== Problem details ==
From the data below, retype exactly the lines starting with the one that contains "Dr. Shi returned" and ending with the one that contains "Because, by a", both included.

*** Opening of Exercise input ***

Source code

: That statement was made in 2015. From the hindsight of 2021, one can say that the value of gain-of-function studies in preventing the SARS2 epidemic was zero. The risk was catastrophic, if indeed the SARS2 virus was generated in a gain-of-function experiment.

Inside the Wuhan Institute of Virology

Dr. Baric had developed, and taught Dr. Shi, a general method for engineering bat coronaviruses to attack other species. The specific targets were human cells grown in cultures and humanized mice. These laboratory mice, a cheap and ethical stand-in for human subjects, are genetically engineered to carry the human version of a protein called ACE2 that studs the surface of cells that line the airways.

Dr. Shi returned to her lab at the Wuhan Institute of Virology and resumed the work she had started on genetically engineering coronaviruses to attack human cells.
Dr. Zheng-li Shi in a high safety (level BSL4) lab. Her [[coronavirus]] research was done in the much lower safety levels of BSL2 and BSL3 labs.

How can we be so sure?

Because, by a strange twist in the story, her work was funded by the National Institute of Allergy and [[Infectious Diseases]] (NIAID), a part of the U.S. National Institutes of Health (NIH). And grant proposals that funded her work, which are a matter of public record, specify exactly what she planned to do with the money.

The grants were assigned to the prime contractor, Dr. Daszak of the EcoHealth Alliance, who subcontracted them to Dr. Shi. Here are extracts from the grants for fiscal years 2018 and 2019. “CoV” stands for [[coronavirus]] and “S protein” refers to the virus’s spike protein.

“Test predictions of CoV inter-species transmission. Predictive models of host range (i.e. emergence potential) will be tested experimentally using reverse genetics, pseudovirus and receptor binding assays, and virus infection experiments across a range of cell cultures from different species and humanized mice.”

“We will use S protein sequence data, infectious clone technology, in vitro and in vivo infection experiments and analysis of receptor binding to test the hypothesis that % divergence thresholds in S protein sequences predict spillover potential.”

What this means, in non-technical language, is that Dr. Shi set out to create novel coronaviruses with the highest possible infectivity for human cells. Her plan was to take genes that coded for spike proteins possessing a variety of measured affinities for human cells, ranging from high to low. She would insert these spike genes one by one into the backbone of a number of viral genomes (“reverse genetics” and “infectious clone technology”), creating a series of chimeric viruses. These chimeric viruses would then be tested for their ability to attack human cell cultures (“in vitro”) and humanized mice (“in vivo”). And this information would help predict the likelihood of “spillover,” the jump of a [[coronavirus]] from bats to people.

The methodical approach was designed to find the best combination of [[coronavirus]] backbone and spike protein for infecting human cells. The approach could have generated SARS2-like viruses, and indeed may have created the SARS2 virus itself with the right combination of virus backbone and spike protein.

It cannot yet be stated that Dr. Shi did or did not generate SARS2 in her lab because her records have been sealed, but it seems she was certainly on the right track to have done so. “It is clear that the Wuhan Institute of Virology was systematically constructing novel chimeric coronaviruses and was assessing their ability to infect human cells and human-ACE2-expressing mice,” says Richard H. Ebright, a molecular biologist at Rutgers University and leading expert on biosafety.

*** Close of Exercise input ***

== Task answer ==
Dr. Shi returned to her lab at the Wuhan Institute of Virology and resumed the work she had started on genetically engineering coronaviruses to attack human cells.
Dr. Zheng-li Shi in a high safety (level BSL4) lab. Her [[coronavirus]] research was done in the much lower safety levels of BSL2 and BSL3 labs.

How can we be so sure?

Because, by a strange twist in the story, her work was funded by the National Institute of Allergy and [[Infectious Diseases]] (NIAID), a part of the U.S. National Institutes of Health (NIH). And grant proposals that funded her work, which are a matter of public record, specify exactly what she planned to do with the money.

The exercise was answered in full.